The kidney lies between the peritoneum and body wall rather than in the peritoneal cavity.
Which is larger, the efferent arteriole or the afferent arteriole? How does the difference affect the function of the glomerulus?
The afferent arteriole is bigger. The relatively large inlet to the glomerulus and its small outlet results in hgh blood pressure in the glomerulus. This is the force that drives glomerular filtration.
Why are women more susceptible to bladder infections than men are?
The relatively short female urethra is less of an obstacle for bacteria travelling from the perineum to the urinary bladder.
The long-looped nephrons of animals adapted to survive with minimal water consumption, such as desert rats, have relatively much longer loops of Henle than human have. Of what benefit would these longer loops be?
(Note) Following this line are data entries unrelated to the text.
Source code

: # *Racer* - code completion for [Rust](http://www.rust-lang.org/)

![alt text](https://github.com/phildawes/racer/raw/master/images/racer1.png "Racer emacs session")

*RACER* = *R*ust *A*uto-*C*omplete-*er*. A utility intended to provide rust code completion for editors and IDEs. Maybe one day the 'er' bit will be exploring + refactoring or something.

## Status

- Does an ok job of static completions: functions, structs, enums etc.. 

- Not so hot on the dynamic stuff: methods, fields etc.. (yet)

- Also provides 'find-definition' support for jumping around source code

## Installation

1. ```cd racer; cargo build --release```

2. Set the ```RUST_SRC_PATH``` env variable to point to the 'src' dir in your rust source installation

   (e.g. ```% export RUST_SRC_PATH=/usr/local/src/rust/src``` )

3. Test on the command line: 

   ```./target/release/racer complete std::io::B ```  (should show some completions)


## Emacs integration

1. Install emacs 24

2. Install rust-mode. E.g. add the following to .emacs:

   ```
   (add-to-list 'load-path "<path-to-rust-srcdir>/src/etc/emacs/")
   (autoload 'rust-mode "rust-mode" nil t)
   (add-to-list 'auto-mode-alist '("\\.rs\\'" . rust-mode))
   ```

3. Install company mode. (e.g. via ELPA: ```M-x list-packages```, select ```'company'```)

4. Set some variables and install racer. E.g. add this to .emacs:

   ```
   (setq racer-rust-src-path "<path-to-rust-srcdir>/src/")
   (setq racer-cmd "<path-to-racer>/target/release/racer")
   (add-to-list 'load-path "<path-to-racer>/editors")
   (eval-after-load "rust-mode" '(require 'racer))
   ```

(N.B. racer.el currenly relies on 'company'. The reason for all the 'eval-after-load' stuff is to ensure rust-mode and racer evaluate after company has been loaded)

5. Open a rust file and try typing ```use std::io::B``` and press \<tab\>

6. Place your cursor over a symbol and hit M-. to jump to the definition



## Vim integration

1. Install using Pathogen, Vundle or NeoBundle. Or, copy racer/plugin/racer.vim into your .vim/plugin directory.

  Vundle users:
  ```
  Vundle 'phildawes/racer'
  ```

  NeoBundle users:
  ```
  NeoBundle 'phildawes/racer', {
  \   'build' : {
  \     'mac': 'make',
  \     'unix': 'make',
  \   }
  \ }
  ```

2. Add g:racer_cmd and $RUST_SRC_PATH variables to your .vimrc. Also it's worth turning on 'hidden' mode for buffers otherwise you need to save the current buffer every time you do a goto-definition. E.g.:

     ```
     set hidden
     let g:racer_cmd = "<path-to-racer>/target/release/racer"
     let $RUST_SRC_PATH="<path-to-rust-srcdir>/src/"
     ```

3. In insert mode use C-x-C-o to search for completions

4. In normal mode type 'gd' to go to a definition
The longer loops of Henle in desert rats (also known as kangaroo rats) permit a greater magnitude of countercurrent multiplication and thus a larger medullary vertical osmotic gradient. As a result, these rodents can produce urine that is concentrated up to an osmolarity of almost 6000 mOsm/litre, which is 5 times more concentrated than maximally concentrated human urine at 1200 mOsm/liter. Because of this tremendous concentrating ability, kangaroo rats never have to drink; the water produced metabolically within their cells during oxidation of food is sufficient for their needs.
What are the signs and symptoms of lupus nephritis?
Sufferers of lupus nephritis may or may not have symptoms of kidney disease, but it can manifest itself through weight gain, high blood pressure, darker foamy urine or swelling around the eyes, legs, ankles or fingers.
Furthermore, patients may suffer from other symptoms of lupus unrelated to kidney function. Such symptoms can include arthritis, fevers, gastro-intestinal disturbances, headaches, fatigue, and fluid in the joints.